Work to be completed:
Beginning at the line containing "380 Litern Volumen" and continuing to the end of the records below, give each line again exactly as it stands, and only those lines.

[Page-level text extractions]
+++
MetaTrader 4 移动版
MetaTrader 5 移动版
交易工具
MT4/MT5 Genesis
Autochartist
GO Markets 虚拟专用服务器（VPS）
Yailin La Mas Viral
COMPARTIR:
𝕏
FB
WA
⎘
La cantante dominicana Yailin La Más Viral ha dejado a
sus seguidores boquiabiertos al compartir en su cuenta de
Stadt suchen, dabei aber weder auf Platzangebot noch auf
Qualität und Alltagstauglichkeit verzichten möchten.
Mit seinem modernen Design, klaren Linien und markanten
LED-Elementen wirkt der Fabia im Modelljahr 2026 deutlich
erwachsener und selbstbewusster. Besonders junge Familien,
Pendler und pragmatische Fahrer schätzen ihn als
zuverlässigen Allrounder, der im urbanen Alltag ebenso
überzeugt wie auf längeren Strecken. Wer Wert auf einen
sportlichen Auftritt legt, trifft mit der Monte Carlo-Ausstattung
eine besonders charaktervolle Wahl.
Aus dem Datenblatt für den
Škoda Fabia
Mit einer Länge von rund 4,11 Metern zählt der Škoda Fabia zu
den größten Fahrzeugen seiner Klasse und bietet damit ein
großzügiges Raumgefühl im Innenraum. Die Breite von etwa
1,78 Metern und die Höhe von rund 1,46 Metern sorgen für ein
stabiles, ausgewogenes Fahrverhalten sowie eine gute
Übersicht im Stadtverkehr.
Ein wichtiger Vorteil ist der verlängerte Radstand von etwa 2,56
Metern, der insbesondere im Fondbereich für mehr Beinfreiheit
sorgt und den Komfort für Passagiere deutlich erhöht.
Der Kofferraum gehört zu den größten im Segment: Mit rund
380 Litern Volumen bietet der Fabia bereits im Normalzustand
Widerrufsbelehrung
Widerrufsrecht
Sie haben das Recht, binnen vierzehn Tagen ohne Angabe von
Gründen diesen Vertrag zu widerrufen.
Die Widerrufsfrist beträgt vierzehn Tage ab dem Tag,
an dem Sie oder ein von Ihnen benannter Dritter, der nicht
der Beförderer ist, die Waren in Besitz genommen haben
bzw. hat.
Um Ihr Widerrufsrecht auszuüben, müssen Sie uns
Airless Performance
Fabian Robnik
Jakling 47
+++
Exercise result:
380 Litern Volumen bietet der Fabia bereits im Normalzustand
Widerrufsbelehrung
Widerrufsrecht
Sie haben das Recht, binnen vierzehn Tagen ohne Angabe von
Gründen diesen Vertrag zu widerrufen.
Die Widerrufsfrist beträgt vierzehn Tage ab dem Tag,
an dem Sie oder ein von Ihnen benannter Dritter, der nicht
der Beförderer ist, die Waren in Besitz genommen haben
bzw. hat.
Um Ihr Widerrufsrecht auszuüben, müssen Sie uns
Airless Performance
Fabian Robnik
Jakling 47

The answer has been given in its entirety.